The Chinese energy giants have plenty of money to fund their efforts. Sinopec has one million employees and is the world’s fourth-largest company by revenue after Royal Dutch Shell, Walmart and Exxon Mobil; the fifth-largest is China National Petroleum. With their deep pockets, the companies have been investing heavily in North American shale businesses; Sinopec paid $2.2 billion in 2012 for a 30 percent stake in Devon Energy’s shale gas and oil operations in the United States.
In China, workplace safety is a significant concern. Thousands die each year in coal mines, according to government statistics that have prompted a successful national crackdown over the last decade.
Scant information is publicly available about the safety and environmental records of the politically powerful, mostly state-owned oil and gas industry. But Sinopec has acknowledged two deadly accidents in the last year, albeit not related to fracking. An oil pipeline explosion in Qingdao killed 62 and injured 136, and a cooking gas explosion in Dongguan killed one.
In Jiaoshizhen, after the blast, worries linger about the impact on the residents’ health and their fields.
Villagers said in interviews in August and February that the fast-spreading gas they encountered last year had been foul-smelling. Sinopec said that it had done air tests and not found any toxic pollution, although it declined to identify the gas.
The gas evoked particular fear here because drilling by China National Petroleum in 2003 about 120 miles to the northeast released toxic gases that killed 243 people and sickened thousands.
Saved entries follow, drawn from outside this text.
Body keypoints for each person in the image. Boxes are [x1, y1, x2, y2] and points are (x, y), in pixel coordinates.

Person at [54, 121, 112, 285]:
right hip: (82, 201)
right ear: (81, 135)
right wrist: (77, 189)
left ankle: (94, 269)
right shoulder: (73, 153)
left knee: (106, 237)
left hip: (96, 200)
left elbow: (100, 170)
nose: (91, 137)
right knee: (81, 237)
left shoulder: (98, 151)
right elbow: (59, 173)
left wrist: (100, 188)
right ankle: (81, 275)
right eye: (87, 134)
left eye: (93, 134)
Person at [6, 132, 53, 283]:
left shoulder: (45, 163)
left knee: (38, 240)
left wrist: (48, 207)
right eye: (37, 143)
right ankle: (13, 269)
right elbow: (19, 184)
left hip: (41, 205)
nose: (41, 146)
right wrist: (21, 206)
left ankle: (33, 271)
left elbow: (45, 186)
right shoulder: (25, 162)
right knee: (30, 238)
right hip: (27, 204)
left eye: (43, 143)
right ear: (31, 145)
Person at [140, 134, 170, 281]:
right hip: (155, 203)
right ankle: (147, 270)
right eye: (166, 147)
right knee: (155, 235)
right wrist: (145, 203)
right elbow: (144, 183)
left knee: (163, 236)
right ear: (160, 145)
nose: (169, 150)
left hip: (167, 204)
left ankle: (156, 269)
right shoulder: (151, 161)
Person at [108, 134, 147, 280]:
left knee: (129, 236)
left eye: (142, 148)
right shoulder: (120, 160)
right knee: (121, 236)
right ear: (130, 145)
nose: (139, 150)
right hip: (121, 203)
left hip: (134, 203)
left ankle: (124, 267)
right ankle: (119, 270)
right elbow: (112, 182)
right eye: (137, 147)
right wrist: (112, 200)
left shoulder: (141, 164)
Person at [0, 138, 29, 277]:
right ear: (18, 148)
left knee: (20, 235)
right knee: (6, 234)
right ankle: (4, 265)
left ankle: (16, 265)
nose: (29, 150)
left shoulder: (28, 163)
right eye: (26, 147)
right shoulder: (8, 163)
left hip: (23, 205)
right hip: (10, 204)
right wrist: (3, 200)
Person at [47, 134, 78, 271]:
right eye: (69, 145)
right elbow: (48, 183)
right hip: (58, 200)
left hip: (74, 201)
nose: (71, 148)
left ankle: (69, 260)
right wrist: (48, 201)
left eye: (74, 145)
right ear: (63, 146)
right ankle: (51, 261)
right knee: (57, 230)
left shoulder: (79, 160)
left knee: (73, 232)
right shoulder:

That accident involved conventional gas exploration, however, not fracking.
Residents here also worry about diesel runoff from the drilling sites, tainting local streams and at least one shallow well. The drilling “makes so much noise and the water that comes down the mountain has become so much dirtier to drink; now it smells of diesel,” said Tian Shiao Yung, a farmer.
Sinopec said that it temporarily provided drinking water to residents after drilling foam surfaced in a nearby cave last spring, and it changed its drilling practice. The company said that subsequent tests had shown the local water to be “drinkable.”
Despite her complaints, Ms. Tian, like every other resident interviewed, welcomed the drilling for one reason: money.
Sinopec rents land from farmers for 9,000 renminbi, or $1,475, per acre each year. Farmers earn that much money from growing crops only in the best years, and then after hundreds of hours of labor.
“Farmers don’t mind; now they can buy their rice instead of having to grow it,” Ms. Tian said, adding: “I’m still drinking the water.”